A la réunion de concertation du 29 avril 2024 entre les avocats et le ministère public, la question avait été soulevée, mais sans suite favorable. Par contre, deux autres diligences posées ont été prises en compte. L’Etat du Cameroun, via la Direction générale de la recherche extérieure (Dgre) est cité civilement responsable dans la mort de Martinez Zogo, tout comme la liste des différents témoins a été communiquée à toutes les parties. Toute chose qui a fait croire au président du tribunal que l’on pouvait passer à l’étape des débats. Mais là, c’était sans compter sur la fermeté des avocats.

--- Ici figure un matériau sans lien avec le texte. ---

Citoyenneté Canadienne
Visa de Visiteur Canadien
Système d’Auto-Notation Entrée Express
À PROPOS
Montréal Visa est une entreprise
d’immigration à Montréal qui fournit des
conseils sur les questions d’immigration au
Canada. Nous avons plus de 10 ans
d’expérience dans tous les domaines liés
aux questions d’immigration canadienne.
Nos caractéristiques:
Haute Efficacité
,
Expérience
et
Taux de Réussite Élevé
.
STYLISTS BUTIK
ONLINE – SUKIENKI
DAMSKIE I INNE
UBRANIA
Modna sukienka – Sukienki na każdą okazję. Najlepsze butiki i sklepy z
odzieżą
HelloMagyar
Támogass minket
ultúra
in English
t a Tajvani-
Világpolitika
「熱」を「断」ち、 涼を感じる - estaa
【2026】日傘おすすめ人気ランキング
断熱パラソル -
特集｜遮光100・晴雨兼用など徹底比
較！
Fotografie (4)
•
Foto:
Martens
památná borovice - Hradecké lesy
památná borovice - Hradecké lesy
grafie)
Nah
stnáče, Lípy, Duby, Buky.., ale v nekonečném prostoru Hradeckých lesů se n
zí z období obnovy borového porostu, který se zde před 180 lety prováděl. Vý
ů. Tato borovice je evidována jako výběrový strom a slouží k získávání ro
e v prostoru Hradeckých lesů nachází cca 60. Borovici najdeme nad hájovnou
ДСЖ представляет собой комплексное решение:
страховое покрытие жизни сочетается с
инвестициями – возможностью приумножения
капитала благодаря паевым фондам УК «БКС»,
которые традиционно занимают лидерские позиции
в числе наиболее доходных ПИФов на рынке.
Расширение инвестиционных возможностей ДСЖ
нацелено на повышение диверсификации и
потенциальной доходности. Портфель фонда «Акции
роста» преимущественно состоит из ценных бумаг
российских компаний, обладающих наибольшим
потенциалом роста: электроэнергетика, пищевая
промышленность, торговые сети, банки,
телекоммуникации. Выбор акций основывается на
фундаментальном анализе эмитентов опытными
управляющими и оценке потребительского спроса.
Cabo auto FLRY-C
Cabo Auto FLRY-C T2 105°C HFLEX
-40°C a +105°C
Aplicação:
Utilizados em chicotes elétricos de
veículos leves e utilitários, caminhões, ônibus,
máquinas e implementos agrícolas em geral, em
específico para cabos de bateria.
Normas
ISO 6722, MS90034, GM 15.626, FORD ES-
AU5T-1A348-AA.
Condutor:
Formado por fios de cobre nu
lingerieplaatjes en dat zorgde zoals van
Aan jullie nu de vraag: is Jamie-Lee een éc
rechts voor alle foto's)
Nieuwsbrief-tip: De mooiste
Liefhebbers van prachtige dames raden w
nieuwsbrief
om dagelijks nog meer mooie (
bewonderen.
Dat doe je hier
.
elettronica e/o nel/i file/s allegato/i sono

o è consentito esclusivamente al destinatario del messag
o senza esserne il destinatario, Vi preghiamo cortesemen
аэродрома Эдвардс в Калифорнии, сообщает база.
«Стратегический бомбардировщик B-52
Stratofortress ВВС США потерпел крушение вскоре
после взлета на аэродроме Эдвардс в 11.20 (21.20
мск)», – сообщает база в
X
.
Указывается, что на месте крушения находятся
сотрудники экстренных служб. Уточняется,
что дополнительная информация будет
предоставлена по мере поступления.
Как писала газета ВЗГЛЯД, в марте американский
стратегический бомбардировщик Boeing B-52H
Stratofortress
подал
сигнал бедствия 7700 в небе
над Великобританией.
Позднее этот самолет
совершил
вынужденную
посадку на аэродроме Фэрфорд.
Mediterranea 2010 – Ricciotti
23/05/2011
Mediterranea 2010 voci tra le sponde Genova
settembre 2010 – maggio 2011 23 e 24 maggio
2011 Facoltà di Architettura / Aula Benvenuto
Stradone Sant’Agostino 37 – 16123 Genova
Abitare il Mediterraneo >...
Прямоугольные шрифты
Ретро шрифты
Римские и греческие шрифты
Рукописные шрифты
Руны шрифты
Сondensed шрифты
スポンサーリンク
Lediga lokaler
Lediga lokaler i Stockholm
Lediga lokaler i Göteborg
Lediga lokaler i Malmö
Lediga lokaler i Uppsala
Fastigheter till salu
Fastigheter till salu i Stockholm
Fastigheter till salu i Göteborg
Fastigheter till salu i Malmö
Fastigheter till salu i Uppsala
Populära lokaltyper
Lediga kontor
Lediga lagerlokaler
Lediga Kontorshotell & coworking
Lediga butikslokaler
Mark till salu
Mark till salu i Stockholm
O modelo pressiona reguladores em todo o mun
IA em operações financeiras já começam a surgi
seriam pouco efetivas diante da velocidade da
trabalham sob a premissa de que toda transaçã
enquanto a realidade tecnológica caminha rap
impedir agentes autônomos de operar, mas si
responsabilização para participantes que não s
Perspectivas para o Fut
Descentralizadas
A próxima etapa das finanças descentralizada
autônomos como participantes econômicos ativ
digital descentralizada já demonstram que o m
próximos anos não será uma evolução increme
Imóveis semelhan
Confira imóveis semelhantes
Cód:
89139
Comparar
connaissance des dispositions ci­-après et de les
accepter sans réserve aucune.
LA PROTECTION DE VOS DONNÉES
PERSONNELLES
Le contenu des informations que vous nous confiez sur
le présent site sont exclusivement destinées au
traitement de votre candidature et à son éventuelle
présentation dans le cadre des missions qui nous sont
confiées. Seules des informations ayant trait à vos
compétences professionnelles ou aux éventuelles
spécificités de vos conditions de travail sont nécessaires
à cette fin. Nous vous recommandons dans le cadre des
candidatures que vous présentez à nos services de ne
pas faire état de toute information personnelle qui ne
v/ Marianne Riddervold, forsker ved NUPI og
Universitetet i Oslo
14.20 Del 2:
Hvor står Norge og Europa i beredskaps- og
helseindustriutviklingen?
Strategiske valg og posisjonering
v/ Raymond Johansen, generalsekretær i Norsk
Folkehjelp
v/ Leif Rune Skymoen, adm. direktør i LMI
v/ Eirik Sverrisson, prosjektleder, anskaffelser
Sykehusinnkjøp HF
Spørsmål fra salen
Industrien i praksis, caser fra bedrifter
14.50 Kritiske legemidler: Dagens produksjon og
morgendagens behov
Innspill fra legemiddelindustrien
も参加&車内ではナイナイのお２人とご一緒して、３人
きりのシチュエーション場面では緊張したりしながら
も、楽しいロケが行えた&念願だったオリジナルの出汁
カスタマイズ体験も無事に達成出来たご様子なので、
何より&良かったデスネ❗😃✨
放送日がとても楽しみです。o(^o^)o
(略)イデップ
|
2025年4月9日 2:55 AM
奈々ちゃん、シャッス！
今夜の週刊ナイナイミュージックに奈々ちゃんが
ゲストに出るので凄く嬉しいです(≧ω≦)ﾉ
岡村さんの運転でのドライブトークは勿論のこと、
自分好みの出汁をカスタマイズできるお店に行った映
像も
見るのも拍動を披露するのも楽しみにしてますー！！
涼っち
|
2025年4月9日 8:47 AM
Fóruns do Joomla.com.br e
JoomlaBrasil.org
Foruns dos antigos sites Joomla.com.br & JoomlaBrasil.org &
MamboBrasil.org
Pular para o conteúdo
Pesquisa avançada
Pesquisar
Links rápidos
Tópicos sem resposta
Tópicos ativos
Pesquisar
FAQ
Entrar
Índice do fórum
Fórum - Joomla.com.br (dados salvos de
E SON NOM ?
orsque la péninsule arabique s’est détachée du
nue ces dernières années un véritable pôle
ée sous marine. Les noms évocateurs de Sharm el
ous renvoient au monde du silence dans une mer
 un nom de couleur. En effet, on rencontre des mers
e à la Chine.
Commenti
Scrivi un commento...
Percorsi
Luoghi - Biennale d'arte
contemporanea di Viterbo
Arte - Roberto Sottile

Pour se concerter, l’audience est suspendue pour 30 min. A la reprise, le président est ferme sur sa position. Le dossier peut être consulté et des notes prises. Mais pas question de le donner aux avocats. Un véritable recul de la démocratie, estime le bâtonnier maitre Charles Tchoungang, qui défend Jean pierre Amougou Belinga, le patron du groupe l'Anecdote. « C'est un recul énorme en ce qui concerne les droits de la défense au Cameroun que l'on puisse juger des gens en refusant qu 'ils aient copie du dossier. C'est un précédent dangereux pour les libertés, pour la défense, pour le barreau du Cameroun et pour les citoyens. Pourtant, jusqu 'ici, les textes qui sont prévus sont les textes d'ouverture. On ne comprend pas qu ' une pratique qui est courante dans toutes les juridictions du pays, dans toutes les cours d'appel y compris à la Cour suprême, ça ne se passe pas ici. Pourquoi on ne veut pas que l'on accède à toutes les pièces du dossier? Ce n'est pas seulement une question qui interpelle les avocats, mais ça interpelle aussi les citoyens » , explique Me Tchoungang.

Distraction

Pour le Commissaire du gouvernement Cerlin Belinga, les avocats feraient de la pure distraction. Pour lui, l’article 413 du Code de procédure pénale trancherait le débat. Celui-ci stipule: « lorsque l'accusé fait choix d' un conseil ou que le président lui en a désigné un d'office, ce dernier peut, à tout moment, prendre connaissance des pièces du dossier. Il est question de prendre simplement connaissance du dossier et non de l’avoir » . Or pour les conseils des accusés, c’est un article général. C’est plutôt l’article 172 qui devrait être appliqué dans le cas d’espèce. Il stipule que « le dossier de procédure est tenu à la disposition de l'avocat au cabinet d'instruction, 24 heures avant chaque interrogatoire ou confrontation » . Maitre Claude Assira défend l’Etat du Cameroun. « C'est à partir d'aujourd'hui que l'on commence à se demander s'il n' y a pas du louche. Quand les choses sont faites de façon simple, elles ont toujours été faites comme ça historiquement. La loi prévoit, mais vous tordez le cou à la loi en essayant d'induire le tribunal en erreur, en lui indiquant une fausse piste, c'est-à-dire de faux textes. Ça veut dire qu 'il y a quelque chose dans la coulisse que nous ne connaissons pas. Si le tribunal avait même voulu être loyal, s'il avait été sûr de sa position, il aurait rendu une décision qui laisse la possibilité à chacun de se faire son opinion » , explique Me C. Assira. Devant la fermeté des différentes parties, l’affaire a été renvoyée au 27 mai 2024 afin que le tribunal se prononce sur les revendications soulevées par les différents avocats.